_TASK STATEMENT:_ Copy out the lines running from the one containing "Source Extractor 2.28.2" through the one containing "603 50 4 3 - 88", both ends included, with no changes.

<<<<

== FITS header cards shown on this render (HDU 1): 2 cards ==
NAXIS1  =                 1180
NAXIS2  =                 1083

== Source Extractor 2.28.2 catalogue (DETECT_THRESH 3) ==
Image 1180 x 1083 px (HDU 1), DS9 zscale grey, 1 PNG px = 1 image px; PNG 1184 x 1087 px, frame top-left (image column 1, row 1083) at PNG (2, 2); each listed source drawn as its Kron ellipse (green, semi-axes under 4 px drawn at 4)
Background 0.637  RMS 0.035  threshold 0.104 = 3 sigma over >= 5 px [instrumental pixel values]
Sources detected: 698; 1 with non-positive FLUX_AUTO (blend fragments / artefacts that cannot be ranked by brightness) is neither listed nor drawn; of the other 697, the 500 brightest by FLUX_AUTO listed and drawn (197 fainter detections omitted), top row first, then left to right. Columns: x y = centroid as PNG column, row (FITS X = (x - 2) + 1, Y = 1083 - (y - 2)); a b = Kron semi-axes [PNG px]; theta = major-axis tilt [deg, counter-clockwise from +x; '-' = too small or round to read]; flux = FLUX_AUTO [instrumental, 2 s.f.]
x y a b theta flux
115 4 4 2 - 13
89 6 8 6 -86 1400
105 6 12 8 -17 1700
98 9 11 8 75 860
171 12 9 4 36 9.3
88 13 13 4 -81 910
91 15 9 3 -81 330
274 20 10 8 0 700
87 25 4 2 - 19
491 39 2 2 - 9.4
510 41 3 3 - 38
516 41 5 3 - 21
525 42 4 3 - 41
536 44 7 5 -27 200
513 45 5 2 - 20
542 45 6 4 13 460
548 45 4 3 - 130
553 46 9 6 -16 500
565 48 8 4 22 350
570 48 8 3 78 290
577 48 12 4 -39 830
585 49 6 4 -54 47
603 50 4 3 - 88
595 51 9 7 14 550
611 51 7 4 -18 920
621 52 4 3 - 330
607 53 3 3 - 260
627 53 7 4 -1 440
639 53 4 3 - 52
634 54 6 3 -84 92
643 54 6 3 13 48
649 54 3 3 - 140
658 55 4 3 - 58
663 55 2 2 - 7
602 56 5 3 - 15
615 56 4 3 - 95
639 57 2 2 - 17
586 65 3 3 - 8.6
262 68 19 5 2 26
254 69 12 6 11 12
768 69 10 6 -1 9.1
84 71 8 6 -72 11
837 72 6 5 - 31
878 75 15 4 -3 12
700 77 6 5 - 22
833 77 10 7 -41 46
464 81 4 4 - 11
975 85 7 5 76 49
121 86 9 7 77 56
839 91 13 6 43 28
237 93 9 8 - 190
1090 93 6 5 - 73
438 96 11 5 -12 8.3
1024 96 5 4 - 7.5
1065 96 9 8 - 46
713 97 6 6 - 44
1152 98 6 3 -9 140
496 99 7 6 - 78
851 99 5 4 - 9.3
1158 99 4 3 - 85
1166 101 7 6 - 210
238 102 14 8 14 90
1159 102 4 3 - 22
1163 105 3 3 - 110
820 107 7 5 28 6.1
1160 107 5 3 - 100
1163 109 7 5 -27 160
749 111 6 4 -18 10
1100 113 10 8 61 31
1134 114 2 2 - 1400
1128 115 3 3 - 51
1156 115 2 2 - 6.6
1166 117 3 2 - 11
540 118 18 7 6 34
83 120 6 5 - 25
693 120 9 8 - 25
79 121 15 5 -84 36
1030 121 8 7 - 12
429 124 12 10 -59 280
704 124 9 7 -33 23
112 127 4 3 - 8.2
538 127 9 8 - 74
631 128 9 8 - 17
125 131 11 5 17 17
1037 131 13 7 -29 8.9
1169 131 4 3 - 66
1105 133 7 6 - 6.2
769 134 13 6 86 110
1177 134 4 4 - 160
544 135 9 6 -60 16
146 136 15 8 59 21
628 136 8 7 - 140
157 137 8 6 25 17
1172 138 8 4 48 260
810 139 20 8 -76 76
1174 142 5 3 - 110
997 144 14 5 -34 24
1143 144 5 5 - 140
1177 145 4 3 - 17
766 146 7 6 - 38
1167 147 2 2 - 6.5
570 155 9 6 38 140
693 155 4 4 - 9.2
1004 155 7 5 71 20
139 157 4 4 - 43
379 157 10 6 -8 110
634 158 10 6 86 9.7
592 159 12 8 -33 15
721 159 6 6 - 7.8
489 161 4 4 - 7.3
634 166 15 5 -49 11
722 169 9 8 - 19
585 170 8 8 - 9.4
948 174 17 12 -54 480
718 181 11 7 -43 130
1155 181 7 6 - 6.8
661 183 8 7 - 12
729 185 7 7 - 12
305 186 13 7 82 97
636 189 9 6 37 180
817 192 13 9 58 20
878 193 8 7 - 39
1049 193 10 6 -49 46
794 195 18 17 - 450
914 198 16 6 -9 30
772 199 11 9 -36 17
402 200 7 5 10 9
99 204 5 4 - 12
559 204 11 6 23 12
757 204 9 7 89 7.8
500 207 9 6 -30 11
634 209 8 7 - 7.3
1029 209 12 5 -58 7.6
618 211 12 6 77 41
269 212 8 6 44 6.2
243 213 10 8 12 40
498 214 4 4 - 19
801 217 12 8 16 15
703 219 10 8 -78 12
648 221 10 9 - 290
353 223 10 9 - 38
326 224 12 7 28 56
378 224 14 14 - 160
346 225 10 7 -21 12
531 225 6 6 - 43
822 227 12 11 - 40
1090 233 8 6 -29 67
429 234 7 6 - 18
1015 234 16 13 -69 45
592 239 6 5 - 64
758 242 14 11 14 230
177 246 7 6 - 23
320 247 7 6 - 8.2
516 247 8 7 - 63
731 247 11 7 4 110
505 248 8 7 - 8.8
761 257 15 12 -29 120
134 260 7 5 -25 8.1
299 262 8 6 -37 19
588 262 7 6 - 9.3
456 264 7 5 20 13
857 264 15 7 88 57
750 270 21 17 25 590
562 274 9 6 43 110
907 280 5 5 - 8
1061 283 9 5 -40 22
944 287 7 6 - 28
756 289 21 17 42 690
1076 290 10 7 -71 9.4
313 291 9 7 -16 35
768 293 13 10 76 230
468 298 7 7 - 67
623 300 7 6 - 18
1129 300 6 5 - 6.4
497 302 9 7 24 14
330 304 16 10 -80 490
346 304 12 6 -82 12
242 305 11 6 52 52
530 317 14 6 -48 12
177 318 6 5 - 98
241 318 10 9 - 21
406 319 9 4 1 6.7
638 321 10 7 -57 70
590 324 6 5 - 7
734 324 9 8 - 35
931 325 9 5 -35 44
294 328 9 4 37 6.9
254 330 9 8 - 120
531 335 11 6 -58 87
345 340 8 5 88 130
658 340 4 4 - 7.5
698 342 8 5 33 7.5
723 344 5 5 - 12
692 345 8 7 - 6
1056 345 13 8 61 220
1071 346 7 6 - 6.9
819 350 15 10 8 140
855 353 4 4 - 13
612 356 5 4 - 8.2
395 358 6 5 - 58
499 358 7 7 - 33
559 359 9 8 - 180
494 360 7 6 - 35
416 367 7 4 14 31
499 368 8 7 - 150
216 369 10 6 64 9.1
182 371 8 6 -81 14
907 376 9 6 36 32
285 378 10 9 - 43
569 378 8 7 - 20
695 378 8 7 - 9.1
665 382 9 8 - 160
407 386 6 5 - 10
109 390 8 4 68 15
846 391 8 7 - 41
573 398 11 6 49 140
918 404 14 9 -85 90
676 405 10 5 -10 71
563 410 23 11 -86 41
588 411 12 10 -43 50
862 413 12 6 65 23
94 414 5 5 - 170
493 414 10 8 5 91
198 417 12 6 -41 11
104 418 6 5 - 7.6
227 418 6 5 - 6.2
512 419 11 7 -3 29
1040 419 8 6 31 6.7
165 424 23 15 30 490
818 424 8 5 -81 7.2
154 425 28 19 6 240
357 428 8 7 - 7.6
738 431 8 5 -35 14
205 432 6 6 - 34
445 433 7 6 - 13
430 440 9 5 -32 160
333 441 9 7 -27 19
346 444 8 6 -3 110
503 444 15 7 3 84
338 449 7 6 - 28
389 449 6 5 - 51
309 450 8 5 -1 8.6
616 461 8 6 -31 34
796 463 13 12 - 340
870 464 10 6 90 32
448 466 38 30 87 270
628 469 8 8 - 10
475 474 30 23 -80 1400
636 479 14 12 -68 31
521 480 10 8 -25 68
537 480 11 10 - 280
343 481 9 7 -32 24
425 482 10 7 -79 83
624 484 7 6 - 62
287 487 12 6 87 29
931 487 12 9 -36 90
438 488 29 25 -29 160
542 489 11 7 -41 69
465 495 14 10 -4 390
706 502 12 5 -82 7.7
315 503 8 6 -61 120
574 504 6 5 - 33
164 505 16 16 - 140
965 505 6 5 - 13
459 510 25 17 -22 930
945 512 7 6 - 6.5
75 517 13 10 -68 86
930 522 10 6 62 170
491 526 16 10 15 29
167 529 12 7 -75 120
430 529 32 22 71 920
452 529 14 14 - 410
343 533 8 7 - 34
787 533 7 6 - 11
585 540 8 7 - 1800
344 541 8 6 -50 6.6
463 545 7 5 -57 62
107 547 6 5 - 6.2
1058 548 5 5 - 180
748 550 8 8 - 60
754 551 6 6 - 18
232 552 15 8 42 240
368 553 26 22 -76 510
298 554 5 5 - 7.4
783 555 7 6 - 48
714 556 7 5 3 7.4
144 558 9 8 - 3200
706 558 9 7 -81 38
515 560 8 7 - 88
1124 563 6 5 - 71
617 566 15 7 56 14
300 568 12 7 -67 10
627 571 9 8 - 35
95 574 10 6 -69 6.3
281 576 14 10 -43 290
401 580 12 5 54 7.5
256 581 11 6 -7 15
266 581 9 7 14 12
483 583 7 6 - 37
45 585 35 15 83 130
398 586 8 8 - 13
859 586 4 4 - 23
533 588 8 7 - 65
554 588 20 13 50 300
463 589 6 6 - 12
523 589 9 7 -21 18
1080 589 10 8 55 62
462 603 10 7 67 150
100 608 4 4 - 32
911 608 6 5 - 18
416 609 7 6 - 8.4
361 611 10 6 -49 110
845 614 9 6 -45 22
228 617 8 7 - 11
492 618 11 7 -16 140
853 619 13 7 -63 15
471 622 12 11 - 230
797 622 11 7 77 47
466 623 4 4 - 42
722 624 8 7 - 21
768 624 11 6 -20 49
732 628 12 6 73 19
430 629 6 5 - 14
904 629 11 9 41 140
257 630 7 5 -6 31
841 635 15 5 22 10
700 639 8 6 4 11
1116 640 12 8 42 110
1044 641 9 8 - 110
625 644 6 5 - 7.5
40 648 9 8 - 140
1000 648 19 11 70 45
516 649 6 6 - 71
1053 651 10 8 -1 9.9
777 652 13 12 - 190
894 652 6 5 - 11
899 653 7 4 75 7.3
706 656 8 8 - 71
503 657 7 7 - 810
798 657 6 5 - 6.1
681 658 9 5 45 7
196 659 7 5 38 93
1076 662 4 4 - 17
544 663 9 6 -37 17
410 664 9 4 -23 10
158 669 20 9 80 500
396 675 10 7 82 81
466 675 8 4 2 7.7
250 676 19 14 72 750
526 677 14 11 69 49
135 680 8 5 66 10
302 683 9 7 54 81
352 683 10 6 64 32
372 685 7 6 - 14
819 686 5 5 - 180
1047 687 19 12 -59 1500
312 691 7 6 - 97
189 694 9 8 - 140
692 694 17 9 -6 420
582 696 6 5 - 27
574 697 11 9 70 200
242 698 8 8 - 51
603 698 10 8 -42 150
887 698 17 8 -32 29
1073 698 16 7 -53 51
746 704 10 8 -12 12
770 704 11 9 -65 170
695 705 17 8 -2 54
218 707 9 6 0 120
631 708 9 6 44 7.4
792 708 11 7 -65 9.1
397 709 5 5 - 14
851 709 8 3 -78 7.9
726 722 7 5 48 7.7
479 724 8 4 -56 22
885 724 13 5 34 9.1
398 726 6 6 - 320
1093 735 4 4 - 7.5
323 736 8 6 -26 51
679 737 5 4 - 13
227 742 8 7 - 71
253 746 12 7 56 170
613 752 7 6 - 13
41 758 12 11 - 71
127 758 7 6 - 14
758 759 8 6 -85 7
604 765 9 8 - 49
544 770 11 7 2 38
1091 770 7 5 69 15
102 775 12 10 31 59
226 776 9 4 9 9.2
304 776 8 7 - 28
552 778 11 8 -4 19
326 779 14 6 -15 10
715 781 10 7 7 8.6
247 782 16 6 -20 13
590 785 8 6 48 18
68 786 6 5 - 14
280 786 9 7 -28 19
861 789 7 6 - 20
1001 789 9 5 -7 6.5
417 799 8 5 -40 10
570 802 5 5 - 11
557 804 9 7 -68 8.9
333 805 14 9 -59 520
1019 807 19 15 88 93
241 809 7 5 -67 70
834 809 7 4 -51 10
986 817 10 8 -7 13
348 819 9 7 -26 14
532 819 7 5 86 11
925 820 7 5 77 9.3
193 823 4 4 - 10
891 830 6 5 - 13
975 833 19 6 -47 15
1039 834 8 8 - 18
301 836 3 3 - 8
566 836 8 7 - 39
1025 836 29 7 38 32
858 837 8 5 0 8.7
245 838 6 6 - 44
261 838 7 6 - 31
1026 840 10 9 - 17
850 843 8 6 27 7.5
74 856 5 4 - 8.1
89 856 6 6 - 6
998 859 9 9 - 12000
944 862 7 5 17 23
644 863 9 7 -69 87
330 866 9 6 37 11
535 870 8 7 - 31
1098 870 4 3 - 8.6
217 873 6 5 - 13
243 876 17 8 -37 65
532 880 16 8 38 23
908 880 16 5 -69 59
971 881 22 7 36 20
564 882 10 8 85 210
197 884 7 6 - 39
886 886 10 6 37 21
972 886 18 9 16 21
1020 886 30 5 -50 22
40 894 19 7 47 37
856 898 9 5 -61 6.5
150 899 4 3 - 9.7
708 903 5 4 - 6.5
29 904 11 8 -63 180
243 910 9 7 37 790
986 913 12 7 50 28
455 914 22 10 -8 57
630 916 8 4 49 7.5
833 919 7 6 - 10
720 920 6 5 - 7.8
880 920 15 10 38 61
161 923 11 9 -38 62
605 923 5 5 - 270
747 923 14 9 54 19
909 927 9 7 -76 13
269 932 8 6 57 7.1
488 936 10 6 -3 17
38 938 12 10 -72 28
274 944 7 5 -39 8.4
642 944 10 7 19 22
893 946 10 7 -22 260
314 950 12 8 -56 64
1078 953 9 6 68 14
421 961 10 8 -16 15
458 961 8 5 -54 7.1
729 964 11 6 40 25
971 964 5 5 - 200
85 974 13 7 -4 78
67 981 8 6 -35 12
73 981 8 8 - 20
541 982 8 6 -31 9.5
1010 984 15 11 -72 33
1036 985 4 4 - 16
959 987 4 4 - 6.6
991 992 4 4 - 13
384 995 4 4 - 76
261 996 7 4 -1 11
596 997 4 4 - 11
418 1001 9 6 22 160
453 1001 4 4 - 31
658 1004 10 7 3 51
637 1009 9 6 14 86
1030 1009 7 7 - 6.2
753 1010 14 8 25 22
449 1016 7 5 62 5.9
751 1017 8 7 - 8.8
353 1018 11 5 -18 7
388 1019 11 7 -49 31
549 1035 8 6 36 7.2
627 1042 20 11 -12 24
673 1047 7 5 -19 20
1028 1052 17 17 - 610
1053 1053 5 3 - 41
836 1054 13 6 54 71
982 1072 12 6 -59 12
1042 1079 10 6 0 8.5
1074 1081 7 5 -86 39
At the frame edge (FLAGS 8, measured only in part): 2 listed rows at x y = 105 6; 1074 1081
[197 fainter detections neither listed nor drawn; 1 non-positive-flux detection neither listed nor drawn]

>>>>

_TASK RESULT:_
== Source Extractor 2.28.2 catalogue (DETECT_THRESH 3) ==
Image 1180 x 1083 px (HDU 1), DS9 zscale grey, 1 PNG px = 1 image px; PNG 1184 x 1087 px, frame top-left (image column 1, row 1083) at PNG (2, 2); each listed source drawn as its Kron ellipse (green, semi-axes under 4 px drawn at 4)
Background 0.637  RMS 0.035  threshold 0.104 = 3 sigma over >= 5 px [instrumental pixel values]
Sources detected: 698; 1 with non-positive FLUX_AUTO (blend fragments / artefacts that cannot be ranked by brightness) is neither listed nor drawn; of the other 697, the 500 brightest by FLUX_AUTO listed and drawn (197 fainter detections omitted), top row first, then left to right. Columns: x y = centroid as PNG column, row (FITS X = (x - 2) + 1, Y = 1083 - (y - 2)); a b = Kron semi-axes [PNG px]; theta = major-axis tilt [deg, counter-clockwise from +x; '-' = too small or round to read]; flux = FLUX_AUTO [instrumental, 2 s.f.]
x y a b theta flux
115 4 4 2 - 13
89 6 8 6 -86 1400
105 6 12 8 -17 1700
98 9 11 8 75 860
171 12 9 4 36 9.3
88 13 13 4 -81 910
91 15 9 3 -81 330
274 20 10 8 0 700
87 25 4 2 - 19
491 39 2 2 - 9.4
510 41 3 3 - 38
516 41 5 3 - 21
525 42 4 3 - 41
536 44 7 5 -27 200
513 45 5 2 - 20
542 45 6 4 13 460
548 45 4 3 - 130
553 46 9 6 -16 500
565 48 8 4 22 350
570 48 8 3 78 290
577 48 12 4 -39 830
585 49 6 4 -54 47
603 50 4 3 - 88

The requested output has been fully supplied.